- _Excerpted text_
======

# Smoker Suggestions?



## Ballistic Tip (Jul 25, 2010)

With my birthday coming up, I've decided that I want to finally get my very own smoker. So, I'm looking for suggestions. Cost is not an issue (but the less expensive, the easier sell for my wife). Should I get an electric? Charcoal? Propane? I have no idea...any suggestions are welcome.

Thanks!!!!


----------



## Treehugnhuntr (Sep 7, 2007)

Bradley type electric smokers are fairly easy to use and get consistent results. I'm a fan of doing it manually. I enjoy the simplicity(Yeah, right), challenge and ambience that comes with wood and fire. So, it probably depends on your personality and the what you will be smoking. If you are wanting to smoke cased meats, you'll probably want a locker type that'll fit what you want to put in there. There are tons of smokers out there that will cook ribs, chicken, pork butts, brisket, turkey etc. to perfection with little effort or worry. But then again, you'd just have to worry about something else, so why not worry about a smokey cut of delectable meat? Answer? Get one that'll do both!


----------



## tye dye twins (Mar 8, 2011)

I like my little chief electric smoker. It was $75 and works great on fish. Still too small and not hot enough for the bigger meats.

======

- _Tasks to complete_
a. In the forum thread about choosing a smoker, which meats does Treehugnhuntr say many smokers will cook to perfection with little effort or worry?
b. Extend the forum thread about choosing a smoker, picking up after its final sentence.
The data that comes next was taken from a separate source, not from the forum thread about choosing a smoker.

Element placement data

======

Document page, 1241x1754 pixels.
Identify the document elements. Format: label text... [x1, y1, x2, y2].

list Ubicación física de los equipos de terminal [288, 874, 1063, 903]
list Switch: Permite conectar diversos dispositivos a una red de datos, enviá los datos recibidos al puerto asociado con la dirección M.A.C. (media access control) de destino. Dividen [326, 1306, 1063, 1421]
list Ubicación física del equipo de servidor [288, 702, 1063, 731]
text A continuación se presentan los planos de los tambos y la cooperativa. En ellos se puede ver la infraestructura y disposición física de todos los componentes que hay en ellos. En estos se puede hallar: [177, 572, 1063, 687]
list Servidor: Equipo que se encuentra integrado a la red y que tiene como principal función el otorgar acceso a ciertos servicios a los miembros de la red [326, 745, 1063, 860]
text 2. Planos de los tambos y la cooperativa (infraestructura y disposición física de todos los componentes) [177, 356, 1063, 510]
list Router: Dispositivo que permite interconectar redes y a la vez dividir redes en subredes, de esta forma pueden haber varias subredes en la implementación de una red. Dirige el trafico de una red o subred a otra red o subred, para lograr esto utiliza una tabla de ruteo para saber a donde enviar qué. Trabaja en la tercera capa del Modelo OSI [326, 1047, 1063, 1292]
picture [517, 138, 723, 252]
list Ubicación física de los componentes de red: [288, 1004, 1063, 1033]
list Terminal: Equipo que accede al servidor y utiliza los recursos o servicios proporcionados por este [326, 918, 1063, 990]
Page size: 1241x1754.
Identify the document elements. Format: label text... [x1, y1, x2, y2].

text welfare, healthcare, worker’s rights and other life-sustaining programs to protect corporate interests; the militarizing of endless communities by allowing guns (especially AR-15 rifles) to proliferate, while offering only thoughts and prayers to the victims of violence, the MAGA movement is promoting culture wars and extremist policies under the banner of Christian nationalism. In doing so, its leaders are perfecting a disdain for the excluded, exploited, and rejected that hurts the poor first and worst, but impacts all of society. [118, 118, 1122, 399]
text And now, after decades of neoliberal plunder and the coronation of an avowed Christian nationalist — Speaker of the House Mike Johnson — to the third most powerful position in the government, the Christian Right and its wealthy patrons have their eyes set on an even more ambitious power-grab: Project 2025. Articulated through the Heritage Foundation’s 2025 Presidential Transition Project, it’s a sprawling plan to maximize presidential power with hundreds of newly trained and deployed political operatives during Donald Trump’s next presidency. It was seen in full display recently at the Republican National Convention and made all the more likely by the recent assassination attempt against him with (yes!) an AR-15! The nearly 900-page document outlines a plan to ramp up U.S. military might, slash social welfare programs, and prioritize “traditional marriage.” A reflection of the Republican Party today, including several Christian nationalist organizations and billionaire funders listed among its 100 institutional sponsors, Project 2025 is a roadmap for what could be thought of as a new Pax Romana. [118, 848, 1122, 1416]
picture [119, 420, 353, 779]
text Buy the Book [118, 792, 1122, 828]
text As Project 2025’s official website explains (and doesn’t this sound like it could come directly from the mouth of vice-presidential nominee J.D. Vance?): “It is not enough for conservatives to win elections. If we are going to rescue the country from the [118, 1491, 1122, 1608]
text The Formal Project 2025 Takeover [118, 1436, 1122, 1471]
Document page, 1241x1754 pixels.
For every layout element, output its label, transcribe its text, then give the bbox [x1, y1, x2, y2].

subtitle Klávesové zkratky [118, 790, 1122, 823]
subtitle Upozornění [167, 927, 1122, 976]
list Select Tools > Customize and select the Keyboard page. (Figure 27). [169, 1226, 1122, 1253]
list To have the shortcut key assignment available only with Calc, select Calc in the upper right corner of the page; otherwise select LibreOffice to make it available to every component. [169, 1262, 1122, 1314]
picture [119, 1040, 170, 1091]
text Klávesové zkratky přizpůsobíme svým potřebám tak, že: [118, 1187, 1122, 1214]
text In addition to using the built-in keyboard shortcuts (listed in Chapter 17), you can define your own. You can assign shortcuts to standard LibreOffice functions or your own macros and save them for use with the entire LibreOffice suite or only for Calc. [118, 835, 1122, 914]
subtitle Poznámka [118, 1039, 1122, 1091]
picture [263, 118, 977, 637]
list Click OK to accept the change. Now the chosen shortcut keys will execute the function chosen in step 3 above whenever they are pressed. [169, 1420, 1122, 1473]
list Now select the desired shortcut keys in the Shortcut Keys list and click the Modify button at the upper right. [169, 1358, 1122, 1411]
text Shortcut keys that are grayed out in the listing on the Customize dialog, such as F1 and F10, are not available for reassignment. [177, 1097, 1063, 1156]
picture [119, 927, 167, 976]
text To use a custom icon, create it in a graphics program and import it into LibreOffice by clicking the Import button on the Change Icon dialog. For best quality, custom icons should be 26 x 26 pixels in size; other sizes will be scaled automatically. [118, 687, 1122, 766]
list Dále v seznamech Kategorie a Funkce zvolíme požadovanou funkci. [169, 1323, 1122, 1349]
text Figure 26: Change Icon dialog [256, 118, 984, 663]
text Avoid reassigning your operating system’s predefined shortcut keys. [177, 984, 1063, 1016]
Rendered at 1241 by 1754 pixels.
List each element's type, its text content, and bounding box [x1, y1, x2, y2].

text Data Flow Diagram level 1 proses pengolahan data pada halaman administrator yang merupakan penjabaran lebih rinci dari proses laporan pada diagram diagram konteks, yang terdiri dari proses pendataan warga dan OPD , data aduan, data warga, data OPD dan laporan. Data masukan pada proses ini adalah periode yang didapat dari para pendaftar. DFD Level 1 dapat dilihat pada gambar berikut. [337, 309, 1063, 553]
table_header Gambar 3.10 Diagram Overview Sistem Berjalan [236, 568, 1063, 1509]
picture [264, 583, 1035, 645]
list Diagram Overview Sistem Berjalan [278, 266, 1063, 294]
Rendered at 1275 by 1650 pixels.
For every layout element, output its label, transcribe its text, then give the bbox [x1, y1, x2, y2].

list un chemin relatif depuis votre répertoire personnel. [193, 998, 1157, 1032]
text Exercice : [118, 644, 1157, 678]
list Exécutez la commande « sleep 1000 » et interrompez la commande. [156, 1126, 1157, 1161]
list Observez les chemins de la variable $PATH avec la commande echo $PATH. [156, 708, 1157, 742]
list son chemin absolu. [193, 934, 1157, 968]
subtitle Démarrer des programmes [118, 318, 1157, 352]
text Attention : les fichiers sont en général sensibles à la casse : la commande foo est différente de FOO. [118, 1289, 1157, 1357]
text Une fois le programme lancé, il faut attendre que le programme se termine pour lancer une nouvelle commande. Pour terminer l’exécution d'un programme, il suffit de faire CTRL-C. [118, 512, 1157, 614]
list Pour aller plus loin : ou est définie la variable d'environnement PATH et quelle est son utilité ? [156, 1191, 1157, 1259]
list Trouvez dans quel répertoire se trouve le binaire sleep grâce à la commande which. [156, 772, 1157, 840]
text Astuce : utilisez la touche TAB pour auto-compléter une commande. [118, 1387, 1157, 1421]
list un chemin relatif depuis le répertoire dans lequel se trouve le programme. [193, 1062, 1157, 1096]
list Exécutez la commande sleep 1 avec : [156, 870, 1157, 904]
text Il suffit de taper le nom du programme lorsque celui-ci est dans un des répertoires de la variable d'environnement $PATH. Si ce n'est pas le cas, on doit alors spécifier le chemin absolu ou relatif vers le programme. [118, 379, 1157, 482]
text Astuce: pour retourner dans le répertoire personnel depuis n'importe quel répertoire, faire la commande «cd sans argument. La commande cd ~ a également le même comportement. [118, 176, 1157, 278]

======

- _Outputs_
a. Ribs, chicken, pork butts, brisket, and turkey.

b.
----------



## Ballistic Tip (Jul 25, 2010)

I'm probably going to be mainly using it for making jerky and ribs. However, I have several elk roasts that I'd like to try to smoke.


----------



## wyogoob (Sep 7, 2007)

The Little Chief Smokers are fine if you live in a climate with warmer winters than Evanston WY. :? For $25 you can replace the cheap heating element with one that will actually cook something. I had one for years. Put a burner kit with rheostat in and added extra shelves. Check with The Sausagemaker company for a burner replacement kit.

*Huge29* made a nice smoker. 
Check out viewtopic.php?f=50&t=37810&p=389703&hilit=ugly+drum#p389703

Try using the UWN search engine. There's been some good discussions on smokers here in the past.


----------



## phantom (Sep 13, 2007)

I found this website, very informative.

http://amazingribs.com/


----------



## Packfish (Oct 30, 2007)

Actually you can go on line with Walmart and order their propane smoker which is a very a good one- pretty reasonable price and they deliver to the store nearest you. Propane is a very economical way and easy to control temps. I have the Camp Chef one and I see little difference between that any the Walmart one except for a $100 bill.


----------



## Huge29 (Sep 17, 2007)

As Goob already mentioned, my drum smoker works really well and is very cheap. I really enjoyed the project of building it, which makes it all the more special to me. The purist smoker guys say charcoal is the only way to go, I have never had any other kind, so I can't speak to the others. The other kinds certainly are easier and lower maintenance, but the more effort put in seems to make it that much more enjoyable; I have to check it every 45 minutes or so and make slight air flow changes. Good luck! Here are some other links 
http://www.utahbbq.org/index.php 
There is a national site that is similar with more activity, but can't find it right now.


----------



## Yonni (Sep 7, 2007)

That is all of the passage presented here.